Questo è Diwali: il termine di un lungo tormento. Come se Ulisse fosse potuto rientrare a Itaca apertamente e festosamente, riconosciuto e festeggiato da una comunità che lo ama.
Mi hanno detto inoltre che per i Jain - che pure sono Hindu, ma hanno delle fondamentali differenze nelle loro credenze - il Diwali festeggia qualcosa di completamente diverso. I Jain hanno 24 figure, chiamate Tirthankaras, che nel corso della storia umana si sono succedute e sono diventate, come diremmo noi della quarta via, consce. L’ultimo di questi esseri realizzati, il ventiquattresimo, Mahavira, decise che il giorno della sua liberazione o, se vogliamo, cristallizzazione (I miei amici hanno usato un termine molto poetico e chiaro, ‘emancipazione’), sarebbe stato il giorno corrispondente al Diwali.
Mi sono venute allora in mente le tante festività che avvengono in diversi contesti in corrispondenza di questo periodo: Halloween, Ognissanti. Il che mi fa pensare a questi festeggiamenti come a ‘Frammenti di un insegnamento sconosciuto’, superstizioni, ovvero frammenti di nozioni superstiti di qualche tradizione più antica, di qualche oggettiva e perduta tradizione primordiale.
Un altro dettaglio che mi ha fatto pensare alle tradizioni perdute è questo: mi hanno raccontato che, fino a qualche anno fa, poi la memoria di questo piccolo rituale si è perduta, alle tre o quattro di mattina del giorno dopo il Diwali (oggi, adesso), una donna bussava alla tua porta offrendo del sale. Non sale macinato, hanno specificato, ma nella forma originaria, in cristalli. Si accettava il sale e si dava in cambio alla donna qualche soldo, del cibo o qualcos’altro, senza obbligo.
Qualcosa nel mio centro emozionale si è acceso a questa immagine e ho cominciato a ricamare sul suo possibile significato; ma siccome in questa sede cerchiamo di non parlare di ciò che non conosciamo, non ne scriverò.
Apprendo inoltre stamane che, contrariamente a quanto mi aspettavo secondo ‘logica’, oggi non è il primo giorno dell’anno. Sarebbe troppo facile, giusto?
Oggi è un giorno vuoto. Poiché la luna nuova che segna il Diwali ha avuto il suo apice tardi nella giornata di ieri, allora il titolo di primo giorno dell’anno ‘slitta’ a domani.
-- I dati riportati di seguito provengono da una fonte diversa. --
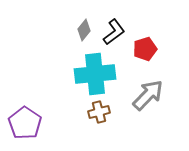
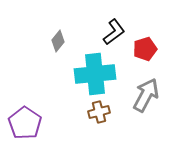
gray diamond: moved 26 px left, 11 px down
gray arrow: moved 2 px left; rotated 16 degrees counterclockwise
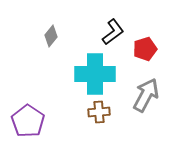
black L-shape: moved 1 px left
gray diamond: moved 7 px left, 5 px up
cyan cross: rotated 6 degrees clockwise
brown cross: rotated 10 degrees clockwise
purple pentagon: moved 3 px right, 2 px up
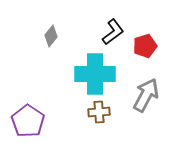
red pentagon: moved 3 px up
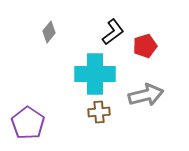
gray diamond: moved 2 px left, 4 px up
gray arrow: rotated 48 degrees clockwise
purple pentagon: moved 2 px down
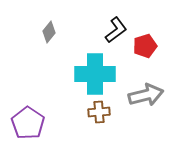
black L-shape: moved 3 px right, 2 px up
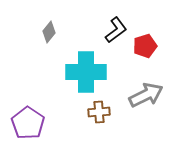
cyan cross: moved 9 px left, 2 px up
gray arrow: rotated 12 degrees counterclockwise
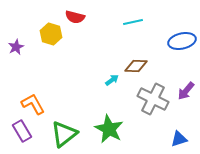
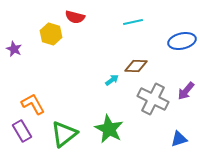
purple star: moved 2 px left, 2 px down; rotated 21 degrees counterclockwise
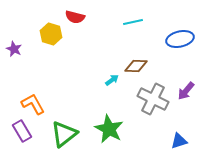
blue ellipse: moved 2 px left, 2 px up
blue triangle: moved 2 px down
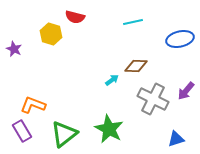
orange L-shape: moved 1 px down; rotated 40 degrees counterclockwise
blue triangle: moved 3 px left, 2 px up
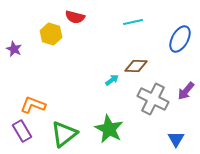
blue ellipse: rotated 48 degrees counterclockwise
blue triangle: rotated 42 degrees counterclockwise
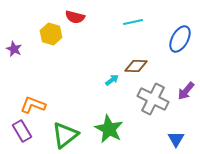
green triangle: moved 1 px right, 1 px down
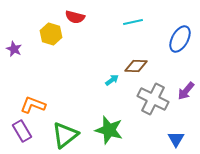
green star: moved 1 px down; rotated 12 degrees counterclockwise
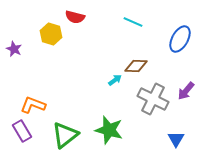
cyan line: rotated 36 degrees clockwise
cyan arrow: moved 3 px right
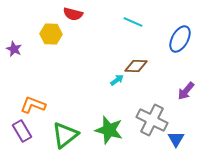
red semicircle: moved 2 px left, 3 px up
yellow hexagon: rotated 15 degrees counterclockwise
cyan arrow: moved 2 px right
gray cross: moved 1 px left, 21 px down
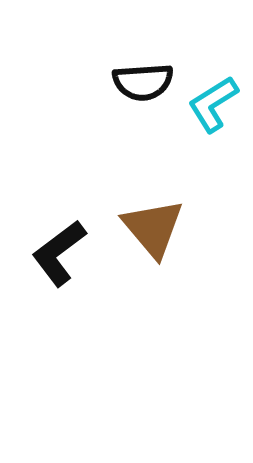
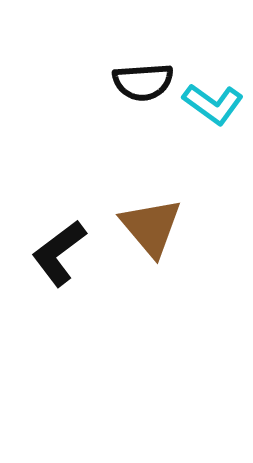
cyan L-shape: rotated 112 degrees counterclockwise
brown triangle: moved 2 px left, 1 px up
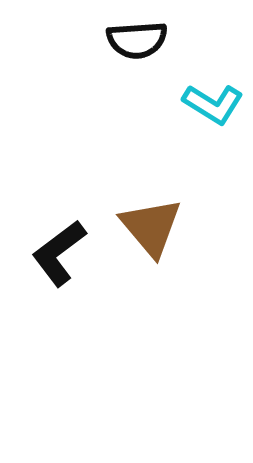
black semicircle: moved 6 px left, 42 px up
cyan L-shape: rotated 4 degrees counterclockwise
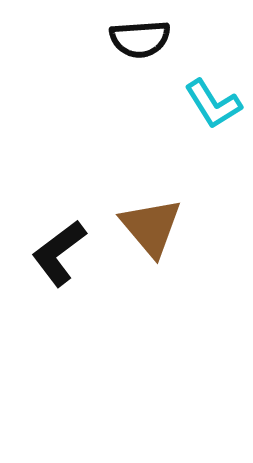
black semicircle: moved 3 px right, 1 px up
cyan L-shape: rotated 26 degrees clockwise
Oggi è un limbo che non esiste. Non è dedicato a nessun Dio e non ha un significato particolare, a differenza dei giorni che precedono e seguono.
Anche questo mi ha fatto pensare a tanti dettagli, per esempio riguardo al calendario Gregoriano, quello occidentale, e alla difficoltà di armonizzarlo sia con certe festività arcaiche che ancora dipendono dal ciclo lunare; sia alla difficoltà di sincronizzarlo col moto apparente del sole. Lo stesso numero di 365, così vicino a 360 che, essendo multiplo di 6, dovrebbe essere la perfetta rappresentazione del movimento circolare del sistema solare (Le cose ‘tonde’ si misurano con multipli di sei), sembra contenere quei 5 giorni in più, come degli stranieri imbucati a una festa, che addirittura aumentano nell’anno bisestile, di cui non si sa bene cosa pensare.
Poiché non esiste, questo giorno è prezioso, è libero da certe leggi. Il ciclo annuale è profondamente legato alla legge d’ottava. Lo sa chiunque sia spinto a buoni propositi per capodanno: si fa concludere la fine di un ciclo col cessare certe abitudini e tendenze, e l’inizio di quello nuovo per imprimere una nuova direzione.
Perché qualcosa nasca, è necessario che qualcos’altro muoia. La nostra riluttanza al morire, anche di piccolissimi, insignificanti dettagli, è una delle cause del nostro sonno. Credo che per molti sia chiaro, almeno emozionalmente, che se non ’svuoto l’armadio’, non sarà poi possibile riempirlo con le cose che desidero - questa è una legge e vale a molti livelli.